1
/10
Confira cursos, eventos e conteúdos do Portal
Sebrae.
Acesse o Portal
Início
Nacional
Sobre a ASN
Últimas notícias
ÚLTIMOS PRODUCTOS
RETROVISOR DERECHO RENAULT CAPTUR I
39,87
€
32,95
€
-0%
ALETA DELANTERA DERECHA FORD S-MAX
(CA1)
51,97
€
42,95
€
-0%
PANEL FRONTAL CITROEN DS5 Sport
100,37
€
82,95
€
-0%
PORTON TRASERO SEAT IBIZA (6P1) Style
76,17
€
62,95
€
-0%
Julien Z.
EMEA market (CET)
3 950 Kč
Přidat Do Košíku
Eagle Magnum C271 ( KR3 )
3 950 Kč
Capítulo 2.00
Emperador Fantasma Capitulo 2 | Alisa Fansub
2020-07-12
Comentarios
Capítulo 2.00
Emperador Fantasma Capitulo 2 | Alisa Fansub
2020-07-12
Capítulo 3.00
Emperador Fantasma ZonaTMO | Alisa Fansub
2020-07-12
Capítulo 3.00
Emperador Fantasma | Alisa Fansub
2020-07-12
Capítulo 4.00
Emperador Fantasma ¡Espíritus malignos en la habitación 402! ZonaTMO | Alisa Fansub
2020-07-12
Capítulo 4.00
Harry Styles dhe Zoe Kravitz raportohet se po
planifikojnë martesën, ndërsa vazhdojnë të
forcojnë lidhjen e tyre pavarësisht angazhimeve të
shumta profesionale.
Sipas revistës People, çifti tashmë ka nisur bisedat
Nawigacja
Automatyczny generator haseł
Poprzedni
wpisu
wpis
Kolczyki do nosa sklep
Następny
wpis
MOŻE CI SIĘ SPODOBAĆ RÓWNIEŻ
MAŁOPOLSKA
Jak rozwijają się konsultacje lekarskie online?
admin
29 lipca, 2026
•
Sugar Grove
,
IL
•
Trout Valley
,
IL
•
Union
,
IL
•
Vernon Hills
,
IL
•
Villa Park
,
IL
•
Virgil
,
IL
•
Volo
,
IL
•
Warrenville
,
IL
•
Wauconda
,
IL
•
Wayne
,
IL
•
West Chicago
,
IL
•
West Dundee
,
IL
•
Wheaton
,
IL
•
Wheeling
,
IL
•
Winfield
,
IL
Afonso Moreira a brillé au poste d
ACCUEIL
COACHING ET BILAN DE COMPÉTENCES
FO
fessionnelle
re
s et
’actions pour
= = = = =
_TASK GOAL_. Without skipping anything, transcribe every line above exactly.

_SOLUTION TO THIS TASK_.
1
/10
Confira cursos, eventos e conteúdos do Portal
Sebrae.
Acesse o Portal
Início
Nacional
Sobre a ASN
Últimas notícias
ÚLTIMOS PRODUCTOS
RETROVISOR DERECHO RENAULT CAPTUR I
39,87
€
32,95
€
-0%
ALETA DELANTERA DERECHA FORD S-MAX
(CA1)
51,97
€
42,95
€
-0%
PANEL FRONTAL CITROEN DS5 Sport
100,37
€
82,95
€
-0%
PORTON TRASERO SEAT IBIZA (6P1) Style
76,17
€
62,95
€
-0%
Julien Z.
EMEA market (CET)
3 950 Kč
Přidat Do Košíku
Eagle Magnum C271 ( KR3 )
3 950 Kč
Capítulo 2.00
Emperador Fantasma Capitulo 2 | Alisa Fansub
2020-07-12
Comentarios
Capítulo 2.00
Emperador Fantasma Capitulo 2 | Alisa Fansub
2020-07-12
Capítulo 3.00
Emperador Fantasma ZonaTMO | Alisa Fansub
2020-07-12
Capítulo 3.00
Emperador Fantasma | Alisa Fansub
2020-07-12
Capítulo 4.00
Emperador Fantasma ¡Espíritus malignos en la habitación 402! ZonaTMO | Alisa Fansub
2020-07-12
Capítulo 4.00
Harry Styles dhe Zoe Kravitz raportohet se po
planifikojnë martesën, ndërsa vazhdojnë të
forcojnë lidhjen e tyre pavarësisht angazhimeve të
shumta profesionale.
Sipas revistës People, çifti tashmë ka nisur bisedat
Nawigacja
Automatyczny generator haseł
Poprzedni
wpisu
wpis
Kolczyki do nosa sklep
Następny
wpis
MOŻE CI SIĘ SPODOBAĆ RÓWNIEŻ
MAŁOPOLSKA
Jak rozwijają się konsultacje lekarskie online?
admin
29 lipca, 2026
•
Sugar Grove
,
IL
•
Trout Valley
,
IL
•
Union
,
IL
•
Vernon Hills
,
IL
•
Villa Park
,
IL
•
Virgil
,
IL
•
Volo
,
IL
•
Warrenville
,
IL
•
Wauconda
,
IL
•
Wayne
,
IL
•
West Chicago
,
IL
•
West Dundee
,
IL
•
Wheaton
,
IL
•
Wheeling
,
IL
•
Winfield
,
IL
Afonso Moreira a brillé au poste d
ACCUEIL
COACHING ET BILAN DE COMPÉTENCES
FO
fessionnelle
re
s et
’actions pour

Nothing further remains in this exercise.